Even with all of that going for it though “In the Tall Grass” is still average at best with a middling script and sub-par performances from most members of the cast especially the young Will Buie, Jr. who portrays the lost boy Tobin as if it was his first table read. It’s as unconvincing as any performance you’d find in a B-level horror flick. Stars Laysla De Oliveira and Avery Whitted, who portray brother and sister duo Becky and Cal, don’t necessarily turn in bad performances but they’re also not very memorable either while Harrison Gilbertson as Becky’s boyfriend Travis just FEELS like a character written specifically in to add to the social subtext of the film. The only standout performance is the typically dedicated interpretation of Tobin’s father Ross by Patrick Wilson, a veteran of 2010s horror, who makes Ross a unpredictable character who may or may not pose the biggest threat or the most effective salvation to the main characters. Even he feels a little dumbed down in this flick though mostly due to the lack of development of his character’s motives and the imperfect script and screenplay.
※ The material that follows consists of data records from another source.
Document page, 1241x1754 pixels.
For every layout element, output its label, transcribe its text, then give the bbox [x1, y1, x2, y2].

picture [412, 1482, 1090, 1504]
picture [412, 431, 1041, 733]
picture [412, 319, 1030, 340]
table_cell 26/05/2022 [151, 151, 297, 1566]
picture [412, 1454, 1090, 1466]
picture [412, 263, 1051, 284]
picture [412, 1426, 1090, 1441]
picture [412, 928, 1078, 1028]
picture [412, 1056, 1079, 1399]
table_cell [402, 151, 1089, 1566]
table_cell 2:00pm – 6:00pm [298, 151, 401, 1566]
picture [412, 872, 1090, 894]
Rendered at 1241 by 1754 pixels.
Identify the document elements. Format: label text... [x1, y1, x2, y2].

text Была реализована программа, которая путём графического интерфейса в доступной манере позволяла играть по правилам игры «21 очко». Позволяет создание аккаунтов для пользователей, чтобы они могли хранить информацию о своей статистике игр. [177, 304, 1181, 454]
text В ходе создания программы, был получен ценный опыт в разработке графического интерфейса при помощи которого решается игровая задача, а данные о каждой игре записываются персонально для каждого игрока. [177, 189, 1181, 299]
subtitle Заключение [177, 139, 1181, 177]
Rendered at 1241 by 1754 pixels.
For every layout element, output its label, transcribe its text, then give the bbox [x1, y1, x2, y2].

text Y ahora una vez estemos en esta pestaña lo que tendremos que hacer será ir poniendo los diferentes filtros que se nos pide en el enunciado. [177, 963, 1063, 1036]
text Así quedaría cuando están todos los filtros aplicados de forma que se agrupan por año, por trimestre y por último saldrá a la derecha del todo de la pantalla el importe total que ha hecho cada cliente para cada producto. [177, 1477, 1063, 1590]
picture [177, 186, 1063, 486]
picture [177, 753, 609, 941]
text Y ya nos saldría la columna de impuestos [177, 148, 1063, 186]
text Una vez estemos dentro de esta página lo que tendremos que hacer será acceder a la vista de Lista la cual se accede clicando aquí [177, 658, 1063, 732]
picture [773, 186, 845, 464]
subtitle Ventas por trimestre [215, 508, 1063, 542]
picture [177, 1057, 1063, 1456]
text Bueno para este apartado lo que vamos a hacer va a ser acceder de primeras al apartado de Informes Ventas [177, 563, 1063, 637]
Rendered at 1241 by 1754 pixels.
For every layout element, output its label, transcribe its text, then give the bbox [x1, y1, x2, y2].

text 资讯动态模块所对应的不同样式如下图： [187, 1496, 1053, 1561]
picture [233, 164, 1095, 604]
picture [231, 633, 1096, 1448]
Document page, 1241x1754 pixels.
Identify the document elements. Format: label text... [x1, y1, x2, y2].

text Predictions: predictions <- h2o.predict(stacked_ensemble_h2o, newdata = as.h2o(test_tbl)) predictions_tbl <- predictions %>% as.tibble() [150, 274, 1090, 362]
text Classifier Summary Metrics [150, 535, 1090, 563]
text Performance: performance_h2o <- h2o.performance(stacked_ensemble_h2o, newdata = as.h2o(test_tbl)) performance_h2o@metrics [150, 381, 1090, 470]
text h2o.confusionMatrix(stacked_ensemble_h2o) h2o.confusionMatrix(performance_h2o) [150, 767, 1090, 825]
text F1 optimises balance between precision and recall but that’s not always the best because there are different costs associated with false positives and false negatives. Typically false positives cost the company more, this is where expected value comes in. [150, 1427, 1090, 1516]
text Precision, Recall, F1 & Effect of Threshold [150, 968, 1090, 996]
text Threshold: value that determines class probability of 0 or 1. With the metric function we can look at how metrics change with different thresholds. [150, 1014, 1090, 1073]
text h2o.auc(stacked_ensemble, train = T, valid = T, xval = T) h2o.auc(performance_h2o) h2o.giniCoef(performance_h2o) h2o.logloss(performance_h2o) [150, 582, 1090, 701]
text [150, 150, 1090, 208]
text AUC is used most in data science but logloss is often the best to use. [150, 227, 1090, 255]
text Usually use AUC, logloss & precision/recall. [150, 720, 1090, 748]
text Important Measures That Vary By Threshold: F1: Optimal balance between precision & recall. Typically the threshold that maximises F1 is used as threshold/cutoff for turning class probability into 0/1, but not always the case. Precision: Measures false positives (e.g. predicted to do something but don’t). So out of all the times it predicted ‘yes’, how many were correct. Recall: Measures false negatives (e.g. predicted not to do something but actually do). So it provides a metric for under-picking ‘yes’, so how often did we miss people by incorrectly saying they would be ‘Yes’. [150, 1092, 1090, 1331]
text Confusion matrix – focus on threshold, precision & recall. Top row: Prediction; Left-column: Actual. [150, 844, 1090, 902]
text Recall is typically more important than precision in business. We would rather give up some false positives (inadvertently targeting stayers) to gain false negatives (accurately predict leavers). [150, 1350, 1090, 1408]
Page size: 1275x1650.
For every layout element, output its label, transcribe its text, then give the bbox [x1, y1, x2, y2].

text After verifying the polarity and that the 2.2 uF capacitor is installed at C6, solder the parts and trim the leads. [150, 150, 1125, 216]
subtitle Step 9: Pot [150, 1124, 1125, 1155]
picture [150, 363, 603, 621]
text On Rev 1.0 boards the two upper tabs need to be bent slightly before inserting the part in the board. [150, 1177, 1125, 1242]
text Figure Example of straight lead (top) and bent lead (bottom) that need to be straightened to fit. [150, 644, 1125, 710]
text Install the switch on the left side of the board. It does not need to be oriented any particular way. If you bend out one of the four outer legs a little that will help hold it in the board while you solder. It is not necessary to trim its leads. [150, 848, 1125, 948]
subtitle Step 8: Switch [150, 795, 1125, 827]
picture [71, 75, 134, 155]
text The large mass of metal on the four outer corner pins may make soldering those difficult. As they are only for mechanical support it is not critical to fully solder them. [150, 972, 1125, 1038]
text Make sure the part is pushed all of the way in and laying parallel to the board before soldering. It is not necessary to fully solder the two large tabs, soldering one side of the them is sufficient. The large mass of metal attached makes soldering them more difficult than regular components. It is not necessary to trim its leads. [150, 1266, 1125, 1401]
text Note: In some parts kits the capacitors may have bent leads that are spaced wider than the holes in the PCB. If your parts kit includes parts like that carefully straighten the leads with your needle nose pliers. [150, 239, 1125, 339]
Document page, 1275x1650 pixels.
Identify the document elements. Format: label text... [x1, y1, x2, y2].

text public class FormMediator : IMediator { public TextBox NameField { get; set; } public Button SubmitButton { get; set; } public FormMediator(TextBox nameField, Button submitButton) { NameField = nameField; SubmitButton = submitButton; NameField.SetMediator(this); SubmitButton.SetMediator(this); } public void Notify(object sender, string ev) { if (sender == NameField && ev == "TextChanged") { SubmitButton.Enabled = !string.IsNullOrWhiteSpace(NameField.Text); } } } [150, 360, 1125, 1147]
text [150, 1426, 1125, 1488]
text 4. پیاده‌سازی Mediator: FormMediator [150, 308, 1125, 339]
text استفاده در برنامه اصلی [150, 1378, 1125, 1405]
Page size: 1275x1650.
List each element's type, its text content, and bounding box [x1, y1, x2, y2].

As far as Netflix movies go, “In the Tall Grass” is about as middle of the road as the streaming service tends to get. It’s nowhere near as unwatchable as many of the service’s worst pictures but in no way reaches anywhere near the highest of highs. It pales in comparison to “1922” and “Gerald’s Game”, but it’s not bad enough to derail the Stephen King renaissance that has dominated the genre in recent years. It’s a neat idea handled in a less-than-effective manner that’s more creepy than scary, more complicated than thought provoking, and maybe a bit to ambitious for its own good. Would I recommend it? Well I’ll say this much, I wouldn’t steer anyone away from it. It’s a fine example of the modern passable-at-best horror flick with enough good elements to make the final product fun but not enough to make it as interesting as it deserves to be. If you go in with that understanding “In the Tall Grass” might offer just enough to keep you invested even if you’ll probably forget you saw it a few years down the road.